CNJ promove dia 27/7 evento que marca os 20 anos da primeira condenação do Brasil pela Corte Interamericana de Direitos Humanos
Os 20 anos da primeira condenação do Estado brasileiro pela Corte Interamericana de Direitos Humanos serão lembrados em um evento promovido pelo Conselho Nacional de Justiça (CNJ), nesta segunda-feira (27/7), às 16 horas, com transmissão ao vivo pelo canal do CNJ no YouTube.
Com o tema “20 anos da sentença da Corte Interamericana de Direitos Humanos no Caso Ximenes Lopes vs. Brasil: memória, reparação e compromisso do Estado brasileiro com o cuidado”, a iniciativa reunirá especialistas e representantes do Sistema de Justiça, da academia, de organismos internacionais, dos movimentos sociais e da gestão pública para discutir os avanços e os desafios da Política Antimanicomial do Poder Judiciário, instituída pela Resolução CNJ nº 487/2023.
Entre os destaques da programação está a mesa “Das Recomendações da Corte à Resolução CNJ nº 487/2023: o que mudou em 20 anos?”, que discutirá os impactos da decisão internacional na construção das políticas públicas de saúde mental e na consolidação da Política Antimanicomial do Poder Judiciário.
Promovido por meio do Departamento de Monitoramento e Fiscalização do Sistema Carcerário e do Sistema de Execução de Medidas Socioeducativas (DMF) e do Departamento de Monitoramento e Fiscalização das Decisões dos Sistemas Internacionais de Direitos Humanos (DDH), o encontro destaca um dos principais marcos da proteção dos direitos das pessoas em sofrimento mental no Brasil.
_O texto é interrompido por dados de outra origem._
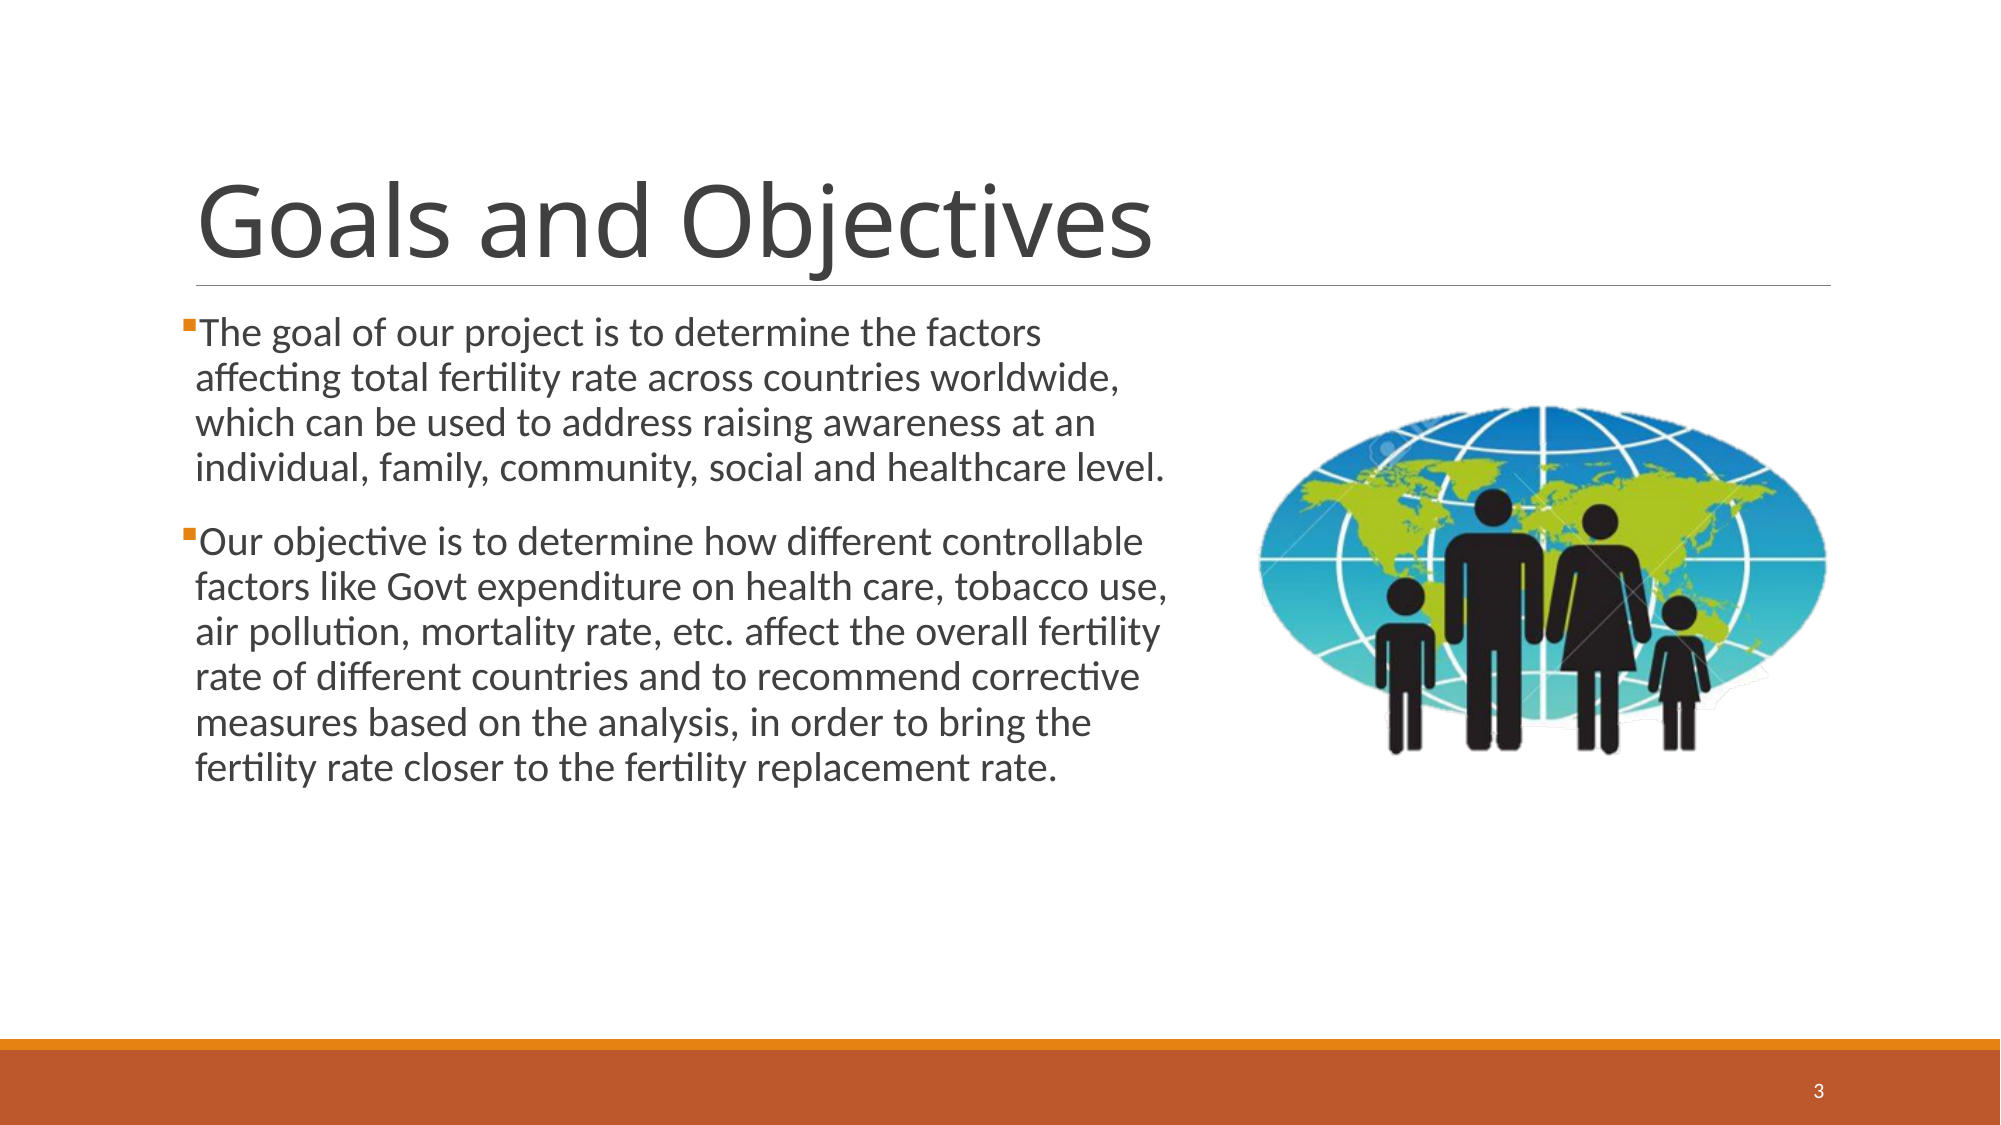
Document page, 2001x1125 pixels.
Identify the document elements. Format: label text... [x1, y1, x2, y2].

picture [1181, 316, 1925, 842]
title Goals and Objectives [180, 47, 1830, 285]
list The goal of our project is to determine the factors affecting total fertility rate across countries worldwide, which can be used to address raising awareness at an individual, family, community, social and healthcare level. Our objective is to determine how different controllable factors like Govt expenditure on health care, tobacco use, air pollution, mortality rate, etc. affect the overall fertility rate of different countries and to recommend corrective measures based on the analysis, in order to bring the fertility rate closer to the fertility replacement rate. [180, 302, 1196, 963]
slide_number 3 [1624, 1059, 1840, 1120]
O evento é destinado a magistrados(as), servidores(as), integrantes dos Grupos de Monitoramento e Fiscalização (GMFs), dos Comitês Estaduais Interinstitucionais de Monitoramento da Política Antimanicomial (CEIMPAs) e demais instituições parceiras.
Sentença
A sentença no Caso Ximenes Lopes vs. Brasil representou a primeira condenação do Estado brasileiro pela Corte Interamericana de Direitos Humanos e impulsionou mudanças nas políticas públicas voltadas ao cuidado em liberdade. A decisão contribuiu para o fortalecimento da proteção dos direitos humanos e dos processos de desinstitucionalização.